Instructions to follow =
In your copy, include every record exactly and no pictures.

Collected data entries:
□ □ □ □ □

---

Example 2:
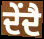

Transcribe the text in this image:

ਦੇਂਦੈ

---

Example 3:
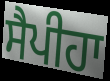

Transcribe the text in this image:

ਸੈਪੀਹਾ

□ □ □ □ □

Answer to the problem =
---

Example 2:

Transcribe the text in this image:

ਦੇਂਦੈ

---

Example 3:

Transcribe the text in this image:

ਸੈਪੀਹਾ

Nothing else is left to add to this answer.